Walter Loielo ha parlato nel processo Maestrale. I racconti dell’accordo per lavare col sangue il duplice omicidio dei fratelli Giuseppe e Vincenzo. Lo scambio di favori con Rocco Tavella, l’appostamento vicino alla caserma di Soriano armati di Ak-47

Il posto di blocco che fermò la vendetta dei cugini Loielo contro Domenico Zannino. Il collaboratore: «Ci abbiamo provato tre volte»
L'aula bunker di di Lamezia. Nel riquadro, Domenico Zannino

Un agguato, armati con Ak-47 e fucile automatico, per uccidere Domenico Zannino considerato implicato nell’omicidio dei fratelli Giuseppe e Vincenzo Loielo avvenuto nel 2002. Era questo il piano nel quale era stato coinvolto anche Walter Loielo nel 2013. Un piano che fallì per tre volte, come ha raccontato lo stesso collaboratore di giustizia nel corso del processo Maestrale. Ma procediamo con ordine.

Ha fatto parte della ‘ndrangheta «dal 2012 al 2020» Walter Loielo il quale, quando ha deciso di collaborare con la giustizia ha, per prima cosa, fatto ritrovare il corpo di suo padre, Antonino Loielo, sepolto in una zona impervia nelle campagne della frazione Ariola di Gerocarne. Per questo delitto, avvenuto nel 2017 e scoperto solo con la confessione del pentito, Walter Loielo è stato condannato a 20 anni di reclusione.
L’omicidio di suo padre, per ragioni di carattere familiare, è il primo dei diversi reati dei quali si è autoaccusato il collaboratore che oggi è stato interrogato dal pubblico ministero della Dda di Catanzaro nell’ambito del processo Maestrale.

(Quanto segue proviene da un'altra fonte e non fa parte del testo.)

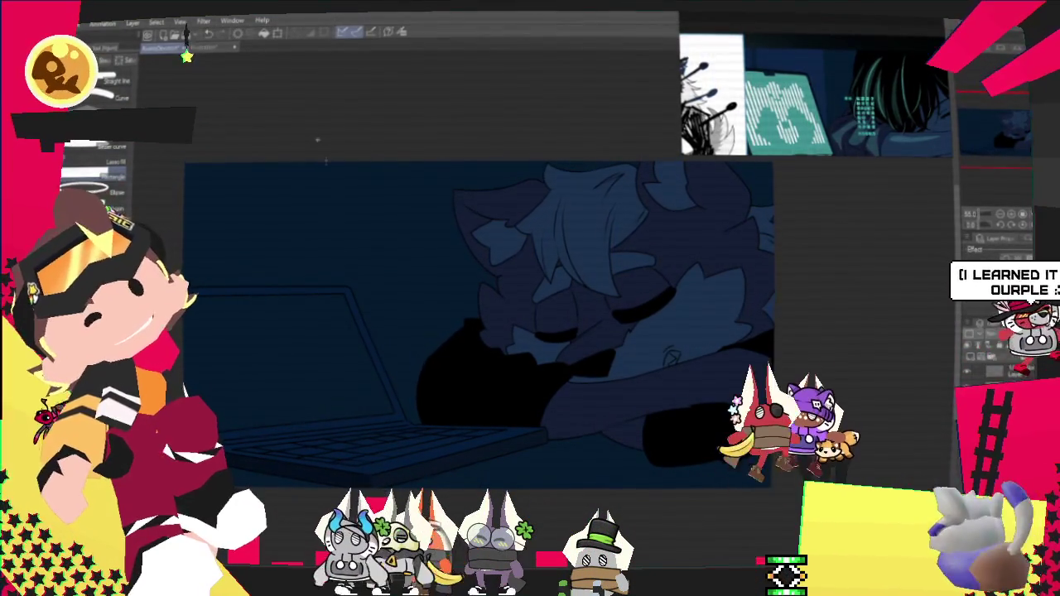
pyautogui.moveTo(361, 335); pyautogui.dragTo(380, 368)
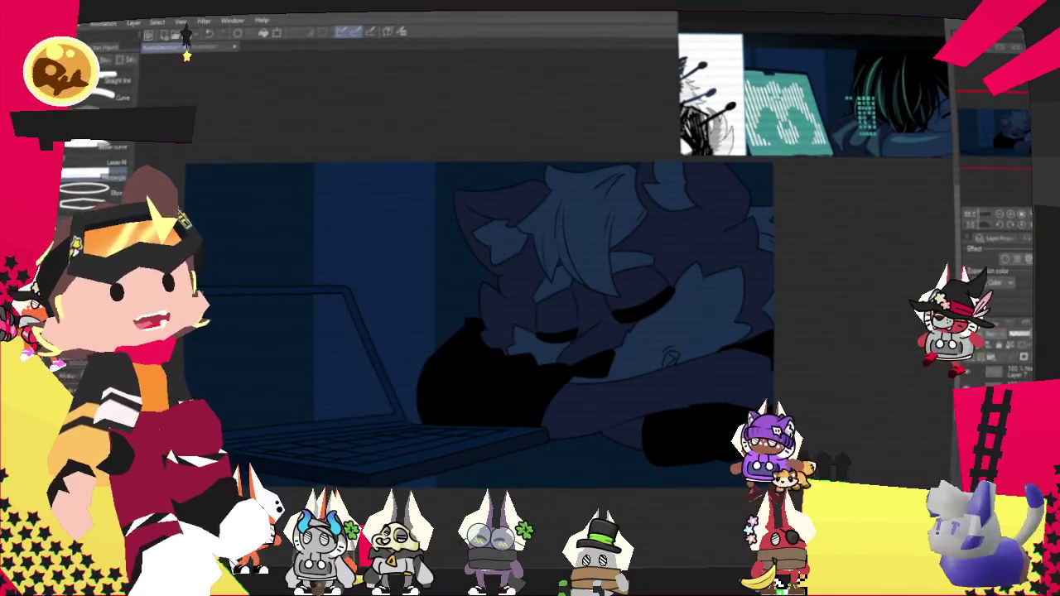
pyautogui.press('ctrl+z')
pyautogui.moveTo(271, 130); pyautogui.dragTo(411, 477)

La faida della famiglia Loielo

Collegato con l’aula bunker di Lamezia Terme, Loielo ha raccontato di aver partecipato a tre tentativi di agguato per uccidere Domenico Zannino (estraneo al processo in corso). Era il 2013 e Walter Loielo era stato coinvolto nel progetto del cugino Rinaldo Loielo di vendicare l’assassinio dei fratelli Giuseppe e Vincenzo Loielo avvenuto nel 2002.
Una faida che dal 2002 ha attraversato diverse tappe, compresa quella, nel 2015 di un agguato nel quale rimase ferito lo stesso Walter Loielo che si trovava in compagnia dei cugini Rinaldo e Valerio Loielo, figli dei defunti Giuseppe e Vincenzo.

Delitto per delitto

Nel 2013 il cugino Rinaldo – ha raccontato il collaboratore – gli ha presentato Rocco Tavella, di San Giovanni di Mileto, dicendo che li avrebbe aiutati ad uccidere Domenico Zannino. Rinaldo aveva anche raccontato al cugino che a San Giovanni di Mileto era stato assassinato Giuseppe Prostamo, parente di Tavella, e che quest’ultimo aveva chiesto a Rinaldo Loielo di aiutarlo a compiere la vendetta. «Non so dire chi era la vittima predestinata. Rinaldo mi disse solo che aveva aiutato Rocco Tavella e per questa ragione Rocco Tavella avrebbe aiutato noi».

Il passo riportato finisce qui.